House on Haunted Hill (1959 & 1999)

For this review, I am going to review both versions of House on Haunted Hill in one complete post. Enjoy.

House on Haunted Hill.jpgAn eccentric millionaire and his wife have invited five people to the house for a "haunted house" party. Whoever stays in the house for one night will earn a lot of money each ($10,000 in the original, $1,000,000 in the remake). As the night progresses, all the guests are trapped inside the house with ghosts and other terrors.

Remakes in the horror genre are as common as Johnny Depp in a Tim Burton film. But good horror remakes are less common, like a Tim Burton film without Johnny Depp. Having had the opportunity to see both versions of House on Haunted Hill, I couldn't think of writing a review about either film without comparing it with the other version of the film.

Vincent Price does an exceptional job playing eccentric millionaire, named Fredrick Loren in the '59 version, and any scenes he shares with his wife, Annabelle, is nothing short of brilliant.
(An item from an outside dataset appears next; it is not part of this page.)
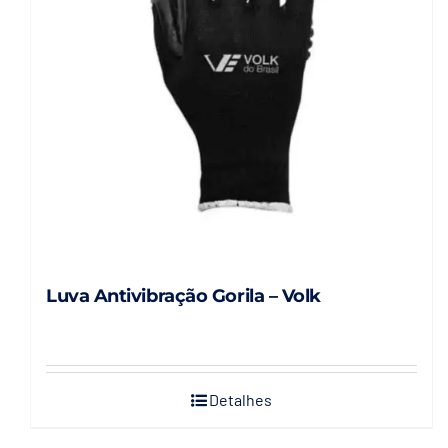
Luva Antivibração Gorila – Volk
Detalhes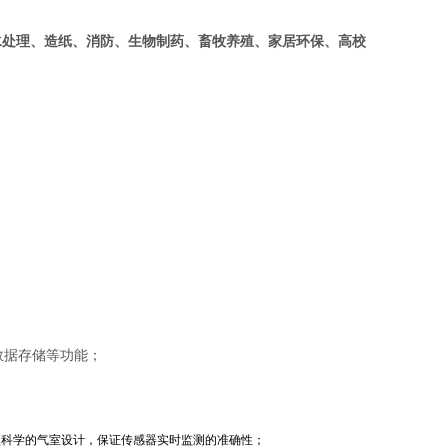
水处理、造纸、消防、生物制药、畜牧养殖、家居环保、高校
，数据存储等功能；
理科学的气室设计，保证传感器实时监测的准确性；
This is a stark comparison to Geoffrey Rush and Famke Janssen's relationship, which is unsubtle and uninteresting. Every threat Price and onscreen wife Carol Ohmart shared with one another carried some weight to it, like you actually believed the two of them were trying to kill each other because you could feel their loathing for each other, but Rush and Janssen's threats feel empty, like they're just saying it to piss each other off and nothing more.

In the original, the lead characters, Lance and Nora, were pretty compelling and had quite the chemistry with one another that you couldn't imagine them not getting together. The remakes attempts at their own Lance and Nora are called Eddie and Sara, who share zero chemistry, making their constant flirting feel nothing short of forced.

While I have said that Lane, Nora, Loren and Annabelle are each brilliant, apart from Dr Trent, all of the other characters aren't really developed, but seem to be there just to boost the number of the cast members up. With that said, though, they are better developed characters than the annoying horror archetypes that the characters from the remake were.

The biggest change in the remake is how the films ghostly element has been pushed to the forefront of the movie. This is a stark comparison to the original, where the ghosts were pushed to the background to make it more ambiguous as to whether it was really ghosts or just Loren's tricks all along. By allowing such a change, the rest of the film suddenly bends in order for the ghostly element to run wild, even changing a few bits and blaming it on the ghosts.

Such a big change gives way for the second biggest change: the ending. In the original, a twist occurs which leads to a truly fantastic ending, but the remake reveals the twist earlier on in such an eye-rolling fashion and ends up having no overall effect on the film, leaving it to the bad effects ghosts to run the rest of the film.

The remake opens with Geoffrey Rush's Stephen H. Price promising 'no cheap thrills', which cannot be said about this film, as William Malone's decision to have allow the ghostly element to run more prominently, along with too much of a focus on the blood and gore, makes this version of House on Haunted Hill into nothing more than another generic ghost film. It also really says something when the effects from the remake feels more dated than the '59 versions effects.

The original, however, is an often creepy, often spooky and often campy, classic piece of horror from William Castle. If you have the choice to watch either of these films, do yourself a favor and watch the original, which is a sentence that could be used for nearly all horror remakes.